DOCUMENT PASSAGE =>
• • • • •

Faith, Life Coach, Love & Marriage, Uncategorized

Sistah, Take A Seat: Say I’m Sorry

Sequels to movies can either do one of two things. They can be successful or they can be a bust. So it goes in the world of blogging. I got a lot of positive traction for my “Sistah, Take Seat” blog last week. I’ve frankly been kinda scared to think about writing another one. Yikes! But one can never say (or write) enough about single women living their lives, doing big things and navigating their way through the issues of the heart. 

The hubster and I literally had to drop all commitments on our busy calendars to attend a one night marriage conference this week. It was by a well known expert on all things relationships and I’m happy we did. All I could think about while there was man! How many single men and women would definitely be their better self if they could get this stuff BEFORE they said I do?! Everyone is so hot to get in a relationship, take Facebook pictures with the googly eyes and then what? The hard work that goes into relationship building is more than a cell phone photo. Lawd knows it is! 

The speaker was a white southerner who spoke the king’s country English. Well I’m bringing it to you like your big sister, who you half can’t stand sometimes cause EVERYTIME you come to her with your problems she had the nerves to be honest and give you the business, the Fortune 500 type of business. 

Men can do some dumb things. No denying that. But let’s be honest we are no saints either. We just do better with making ourselves look good. Before you know it, dude is apologizing for something he never did! He does enough of that and you will wonder why the phone calls stop and he’s moved on to the 2.0 version of you. Bigger and better cause you wouldn’t, couldn’t learn how to apologize.

• • • • •

RAW RECORDS =>
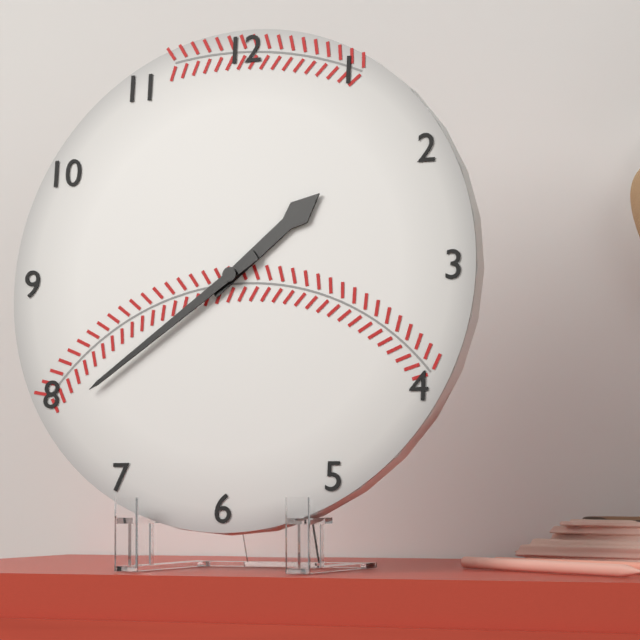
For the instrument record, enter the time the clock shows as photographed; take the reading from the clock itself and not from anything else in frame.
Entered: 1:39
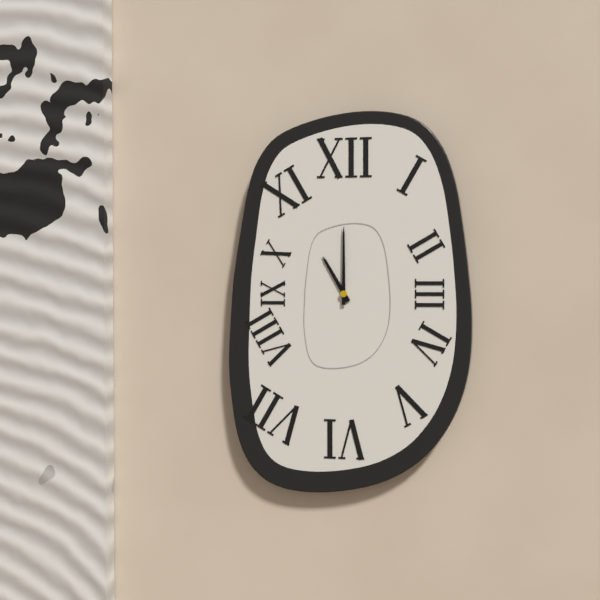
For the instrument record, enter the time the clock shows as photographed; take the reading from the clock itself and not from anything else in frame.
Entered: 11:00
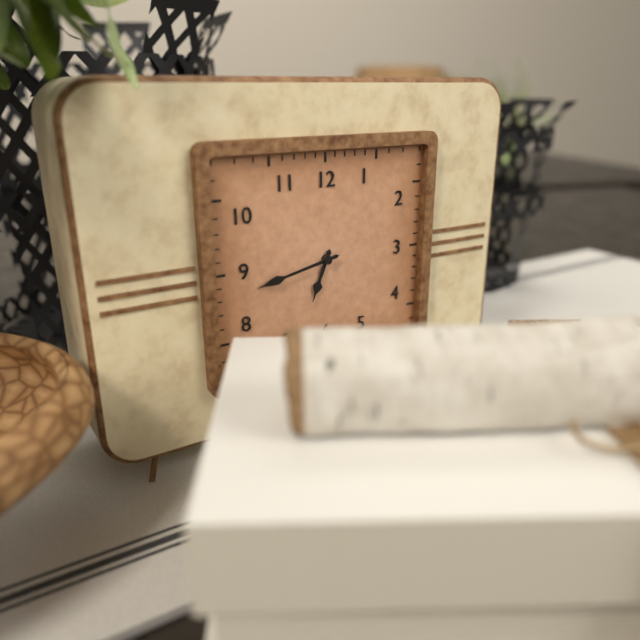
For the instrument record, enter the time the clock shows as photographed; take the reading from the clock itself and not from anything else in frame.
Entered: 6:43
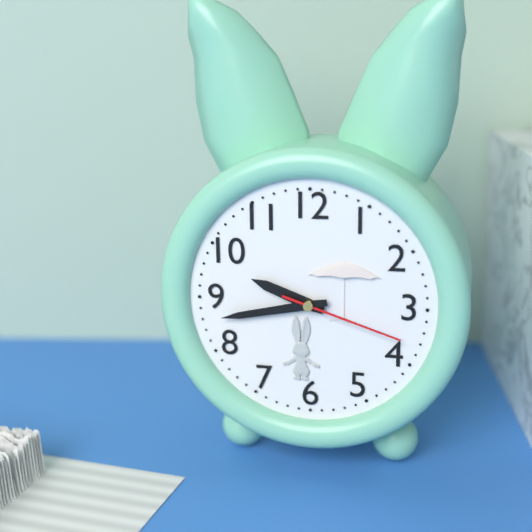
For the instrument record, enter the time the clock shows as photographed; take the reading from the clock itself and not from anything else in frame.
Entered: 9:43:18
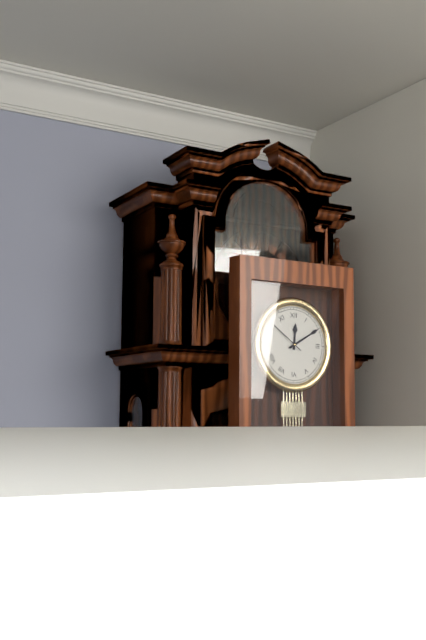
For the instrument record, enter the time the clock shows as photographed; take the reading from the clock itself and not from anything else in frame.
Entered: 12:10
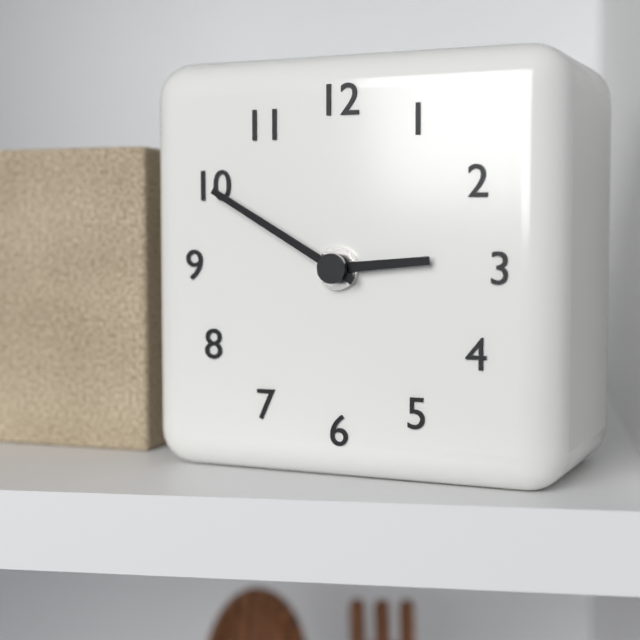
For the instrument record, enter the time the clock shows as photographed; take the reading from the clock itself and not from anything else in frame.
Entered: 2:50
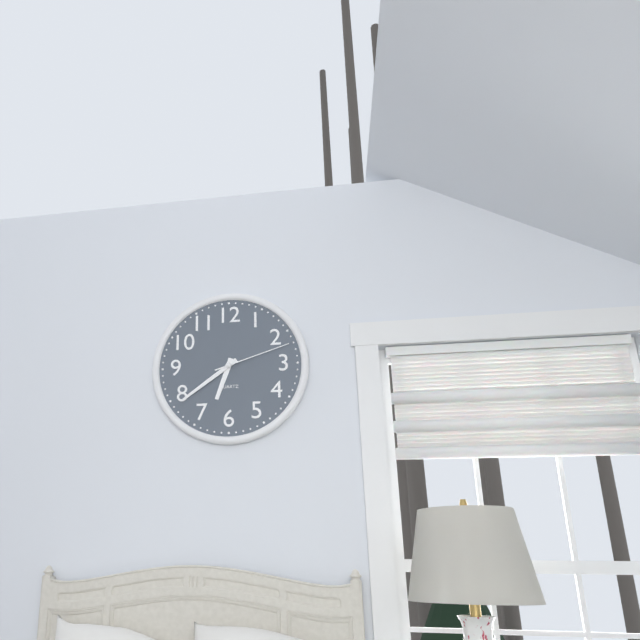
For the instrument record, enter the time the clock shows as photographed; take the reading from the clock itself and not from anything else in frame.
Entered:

• • • • •

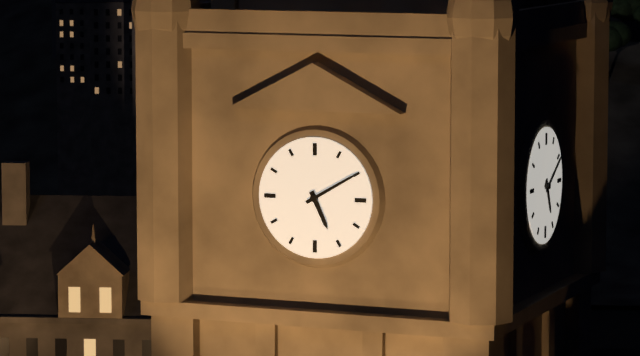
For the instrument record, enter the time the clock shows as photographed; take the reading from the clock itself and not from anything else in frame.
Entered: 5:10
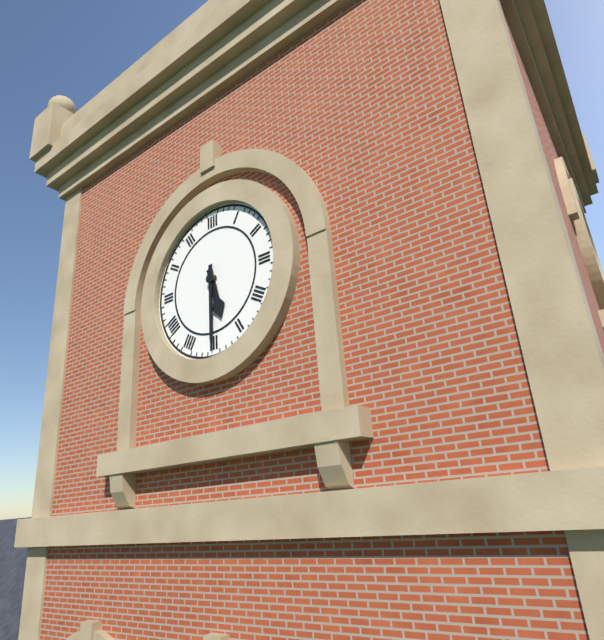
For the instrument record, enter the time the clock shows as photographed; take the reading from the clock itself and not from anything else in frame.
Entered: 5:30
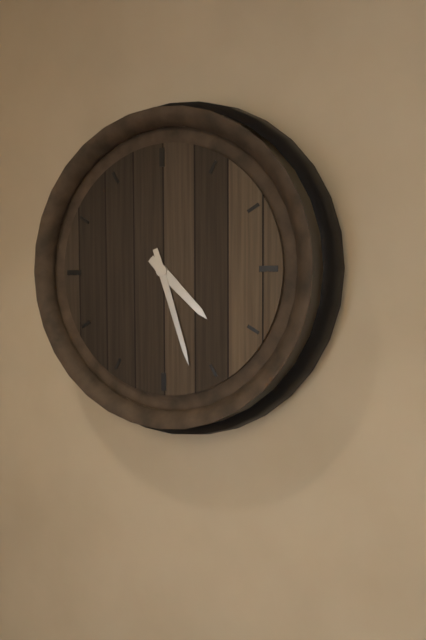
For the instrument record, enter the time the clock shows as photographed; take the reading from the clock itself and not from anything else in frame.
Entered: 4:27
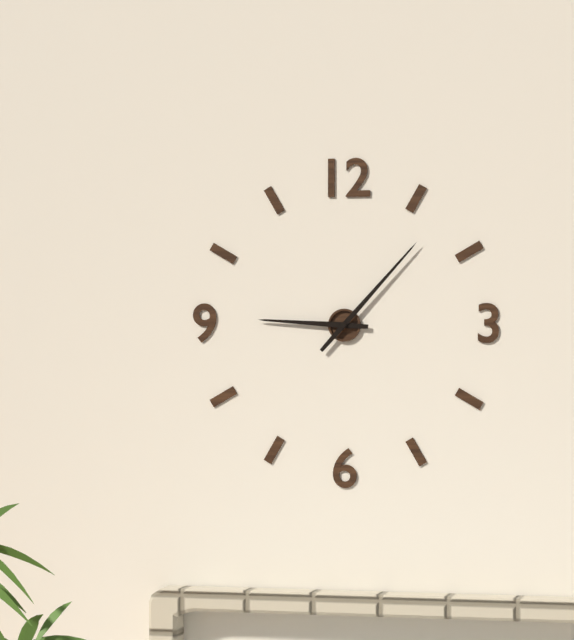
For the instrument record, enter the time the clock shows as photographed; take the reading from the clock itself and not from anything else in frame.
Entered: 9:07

• • • • •

TASK INSTRUCTIONS => In the blog post, what event did the writer and "the hubster" clear their calendars to attend?

RESPONSE BELOW => A one-night marriage conference.